[[ Records for this exercise open ]]

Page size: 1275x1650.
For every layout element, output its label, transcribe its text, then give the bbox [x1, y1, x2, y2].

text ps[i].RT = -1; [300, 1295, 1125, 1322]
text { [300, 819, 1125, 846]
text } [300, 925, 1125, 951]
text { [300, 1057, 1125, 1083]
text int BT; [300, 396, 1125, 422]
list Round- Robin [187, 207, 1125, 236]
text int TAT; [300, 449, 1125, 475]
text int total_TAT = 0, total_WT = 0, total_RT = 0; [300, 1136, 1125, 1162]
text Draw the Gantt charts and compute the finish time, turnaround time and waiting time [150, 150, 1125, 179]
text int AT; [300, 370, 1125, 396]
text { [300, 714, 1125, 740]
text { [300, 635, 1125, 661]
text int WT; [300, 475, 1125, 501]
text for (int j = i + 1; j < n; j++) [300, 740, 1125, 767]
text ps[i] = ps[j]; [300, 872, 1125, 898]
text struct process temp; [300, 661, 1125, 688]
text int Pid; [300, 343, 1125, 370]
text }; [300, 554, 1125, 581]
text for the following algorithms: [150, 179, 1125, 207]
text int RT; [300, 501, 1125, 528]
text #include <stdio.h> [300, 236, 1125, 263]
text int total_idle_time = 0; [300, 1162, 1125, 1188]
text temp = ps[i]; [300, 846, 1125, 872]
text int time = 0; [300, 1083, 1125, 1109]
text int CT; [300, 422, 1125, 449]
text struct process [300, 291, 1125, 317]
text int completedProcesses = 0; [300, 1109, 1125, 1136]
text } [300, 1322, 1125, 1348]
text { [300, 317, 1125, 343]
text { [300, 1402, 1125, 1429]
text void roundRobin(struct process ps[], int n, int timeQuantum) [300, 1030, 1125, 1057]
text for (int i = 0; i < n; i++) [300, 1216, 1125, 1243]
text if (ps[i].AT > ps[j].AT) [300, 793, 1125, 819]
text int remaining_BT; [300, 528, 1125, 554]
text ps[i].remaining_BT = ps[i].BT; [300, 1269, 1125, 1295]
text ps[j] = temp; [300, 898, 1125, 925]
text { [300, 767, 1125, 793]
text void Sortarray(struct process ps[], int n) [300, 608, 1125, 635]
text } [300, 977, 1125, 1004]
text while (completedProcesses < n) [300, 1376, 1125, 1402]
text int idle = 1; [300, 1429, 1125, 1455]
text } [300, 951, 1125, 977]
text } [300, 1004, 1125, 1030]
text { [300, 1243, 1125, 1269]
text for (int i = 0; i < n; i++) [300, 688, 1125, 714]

[[ Records for this exercise closed ]]

If a line above holds the string "completedProcesses", return it as it stands.

__Response below__:
text int completedProcesses = 0; [300, 1109, 1125, 1136]
text while (completedProcesses < n) [300, 1376, 1125, 1402]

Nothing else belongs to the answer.